__Required work__. Decide whether each statement agrees with the text on the AR(1) process, answering yes or no and quoting the deciding words of the text: (a) The AR(1) process is weakly stationary exactly when the absolute value of φ is less than 1. (b) For a stationary AR(1) process, the autocorrelation function decays linearly toward zero. (c) In an explosive AR(1) process, the variance stays constant over time.

__Text under study__.
• • •
AR(1) Process

Definition

Let $a_t$ : white noise, independent of its past values of $Z_t$

The first-order autoregressive process (AR(1)) $Z_t$ is defined as

$Z_t=\varphi Z_{t-1}+a_t$

Where $\varphi$ is a constant

Stationarity Condition

The AR(1) process is weakly stationary if and only if: $|\varphi |<1$ This is equivalent to the root of the characteristic equation $1-\varphi B=0$ lying outside the unit circle ($|B|>1$, because $1-\varphi B=0⟺1=\varphi B⟺B=\frac{1}{\varphi }$).

Autocorrelation Function

For a stationary AR(1) process, the autocorrelation function (ACF) is: ${\rho }_k={\varphi }^k,k\ge 0$ The ACF decays exponentially towards zero.

Example: Explosive AR(1) Process

An AR(1) process $Z_t=\varphi Z_{t-1}+a_t$ where $|\varphi |>1$. In this case, the weights of past shocks do not decay but grow exponentially. The variance increases rapidly with time, and the series “explodes,” moving away from its starting value. This is a non-stationary process.
• • •
__Dataset excerpts__.
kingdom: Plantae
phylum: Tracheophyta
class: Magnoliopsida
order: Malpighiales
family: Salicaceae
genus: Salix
• • •
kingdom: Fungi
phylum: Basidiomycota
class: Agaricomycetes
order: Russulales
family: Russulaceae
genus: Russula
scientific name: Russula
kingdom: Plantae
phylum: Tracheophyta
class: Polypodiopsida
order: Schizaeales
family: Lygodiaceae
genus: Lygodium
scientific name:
• • •
__Task response__.
(a) Yes: "The AR(1) process is weakly stationary if and only if: $|\varphi |<1$"
(b) No: "The ACF decays exponentially towards zero."
(c) No: "The variance increases rapidly with time"